OUT_FILE: Store results of the grid search as pickled pandas DataFrame in
this file.
CORPUS_FILE: Read the text corpus as pickled dataframe from this file.
DOCS_FILE: Read the documents as pickled dataframe (required to evalute
coherence model c_v) from this file.
Options:
--num-runs INTEGER Repeat each experiment num-runs times.
Default 10
--max-passes INTEGER Max number of passes through the data.
Default 50
--passes-step INTEGER Increase number of passes by this step size.
Default 5.
--max-topics INTEGER Max number of topics in LDA topic model.
Default 100.
--topic-step INTEGER Increase number of topics by this step size.
Default 10.
--coherence-model [c_v|u_mass] Which coherence model to use. Default: c_v.
--processes INTEGER Number of workers. Default 4.
--mods-info-file PATH Read MODS info from this file.

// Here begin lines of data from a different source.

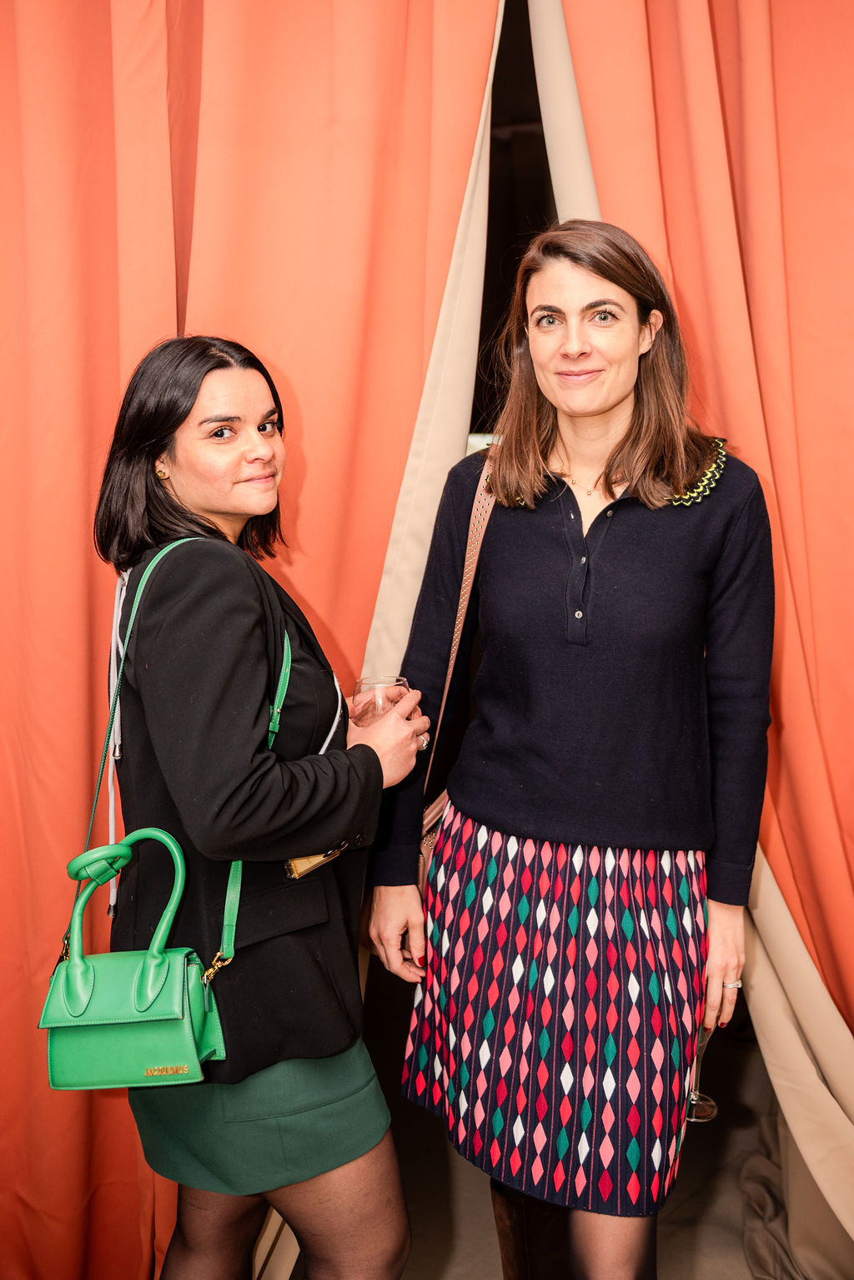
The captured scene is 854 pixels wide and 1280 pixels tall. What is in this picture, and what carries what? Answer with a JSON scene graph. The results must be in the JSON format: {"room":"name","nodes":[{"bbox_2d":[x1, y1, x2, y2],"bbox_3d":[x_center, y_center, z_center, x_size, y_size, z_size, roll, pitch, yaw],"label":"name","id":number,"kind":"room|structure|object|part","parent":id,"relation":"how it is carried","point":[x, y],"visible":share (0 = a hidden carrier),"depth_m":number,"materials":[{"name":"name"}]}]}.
{"room":"event hall","nodes":[
{"label":"event hall","id":0,"kind":"room"},
{"bbox_2d":[0,0,508,1279],"bbox_3d":[-0.702,-0.370,2.344,1.803,3.695,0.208,0,7,0],"label":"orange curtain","id":1,"kind":"object","parent":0,"point":[115,241],"visible":0.81,"depth_m":2.40,"materials":[{"name":"orange fabric"}]},
{"bbox_2d":[350,989,792,1279],"bbox_3d":[0.114,1.457,2.327,4.420,0.114,4.623,0,7,0],"label":"floor","id":2,"kind":"structure","parent":0,"point":[678,1263],"depth_m":2.99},
{"bbox_2d":[80,337,432,1279],"bbox_3d":[-0.291,0.470,2.034,0.552,1.834,0.677,0,7,0],"label":"woman","id":3,"kind":"object","parent":2,"relation":"on","point":[178,469],"visible":0.95,"depth_m":1.85},
{"bbox_2d":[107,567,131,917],"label":"white cord","id":4,"kind":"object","parent":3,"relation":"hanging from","point":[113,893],"visible":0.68,"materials":[{"name":"white fabric"}]},
{"bbox_2d":[36,534,287,1084],"bbox_3d":[-0.395,0.258,1.822,0.279,0.695,0.355,0,7,0],"label":"handbag","id":5,"kind":"object","parent":3,"relation":"hanging from","point":[178,855],"visible":0.8,"depth_m":1.74,"materials":[{"name":"leather"}]},
{"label":"handles","id":6,"kind":"part","parent":5,"relation":"part of","materials":[{"name":"green leather"}]},
{"bbox_2d":[284,844,347,880],"bbox_3d":[-0.189,0.342,1.943,0.128,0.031,0.108,-6,9,-40],"label":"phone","id":7,"kind":"object","parent":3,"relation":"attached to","point":[297,873],"visible":0.49,"depth_m":1.90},
{"bbox_2d":[350,675,411,724],"bbox_3d":[-0.075,0.151,2.028,0.099,0.184,0.097,-5,9,-35],"label":"glass","id":8,"kind":"object","parent":3,"relation":"in","point":[377,705],"visible":0.51,"depth_m":1.99,"materials":[{"name":"clear glass"}]},
{"bbox_2d":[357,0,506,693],"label":"curtain","id":9,"kind":"object","parent":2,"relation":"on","point":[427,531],"visible":0.36,"depth_m":2.39,"materials":[{"name":"beige fabric"}]},
{"bbox_2d":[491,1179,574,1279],"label":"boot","id":10,"kind":"object","parent":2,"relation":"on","point":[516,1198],"visible":0.42,"depth_m":2.26,"materials":[{"name":"brown leather"}]},
{"bbox_2d":[366,222,775,1279],"bbox_3d":[0.280,0.347,2.185,0.630,2.028,0.704,0,7,0],"label":"woman","id":11,"kind":"object","parent":2,"relation":"on","point":[544,434],"visible":0.98,"depth_m":2.04},
{"bbox_2d":[414,448,501,907],"bbox_3d":[0.095,0.068,2.253,0.175,0.834,0.392,3,8,22],"label":"shoulder bag","id":12,"kind":"object","parent":11,"relation":"hanging from","point":[474,539],"visible":0.21,"depth_m":2.25,"materials":[{"name":"beige leather"}]},
{"bbox_2d":[684,1023,720,1121],"bbox_3d":[0.492,0.740,2.192,0.090,0.213,0.089,0,7,0],"label":"wine glass","id":13,"kind":"object","parent":11,"relation":"in","point":[706,1108],"visible":0.45,"depth_m":2.18,"materials":[{"name":"clear glass"}]},
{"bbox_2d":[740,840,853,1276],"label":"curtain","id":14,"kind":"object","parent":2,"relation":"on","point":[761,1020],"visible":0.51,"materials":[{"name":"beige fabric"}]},
{"bbox_2d":[532,0,853,1256],"bbox_3d":[0.952,-0.371,2.432,1.360,3.393,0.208,0,7,0],"label":"curtain","id":15,"kind":"object","parent":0,"point":[833,750],"visible":0.7,"depth_m":2.48,"materials":[{"name":"orange fabric"}]}
]}

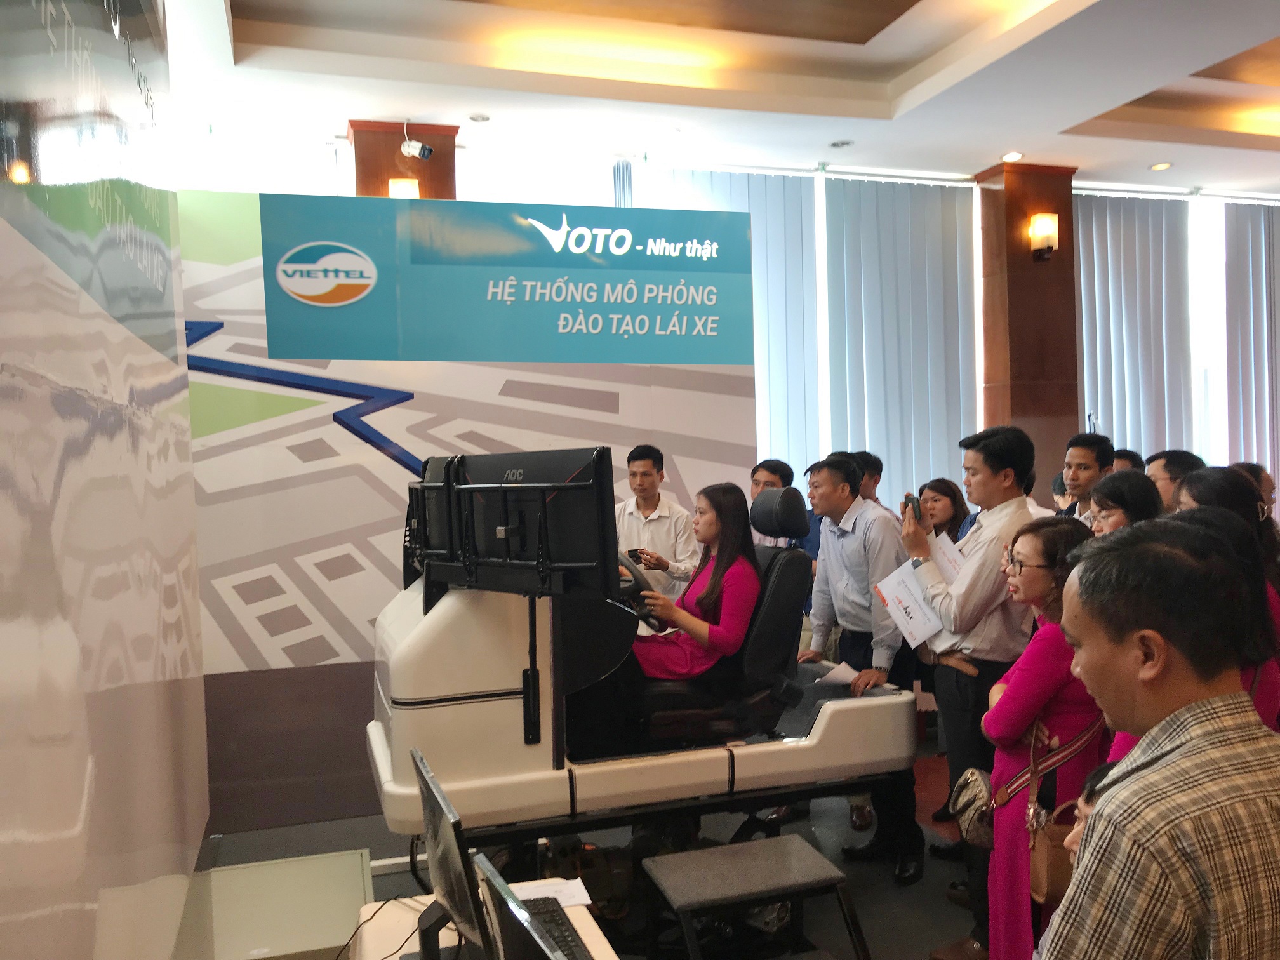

--gen-vis-data Generate visualisation JSON data (LDAvis)
for each tested grid configuration.
--mini-batch-size INTEGER Mini-batch size. Default 2048
--help Show this message and exit.
run-lda --help
Usage: run-lda [OPTIONS] SQLITE_FILE MODEL_FILE
Reads entity linking data from SQLITE_FILE. Computes LDA-topic model and
stores it in MODEL_FILE.
Options:
--num-topics INTEGER Number of topics in LDA topic model. Default 10.
--entities-file TEXT Knowledge-base of entity linking step.
--processes INTEGER Number of workers.
--corpus-file TEXT Write corpus to this file.
--min-proba FLOAT Minimum probability of counted entities.
--help Show this message and exit.
Run sbb_web-integration webservice like:
env CONFIG=config.json env FLASK_APP=qurator/webapp/app.py env FLASK_ENV=development env flask run --host=0.0.0.0 --port=8000
Topic modeling interface can be found at: http://localhost:8000/ldavis.html .
Configuration of displayed topic models is done via config.json.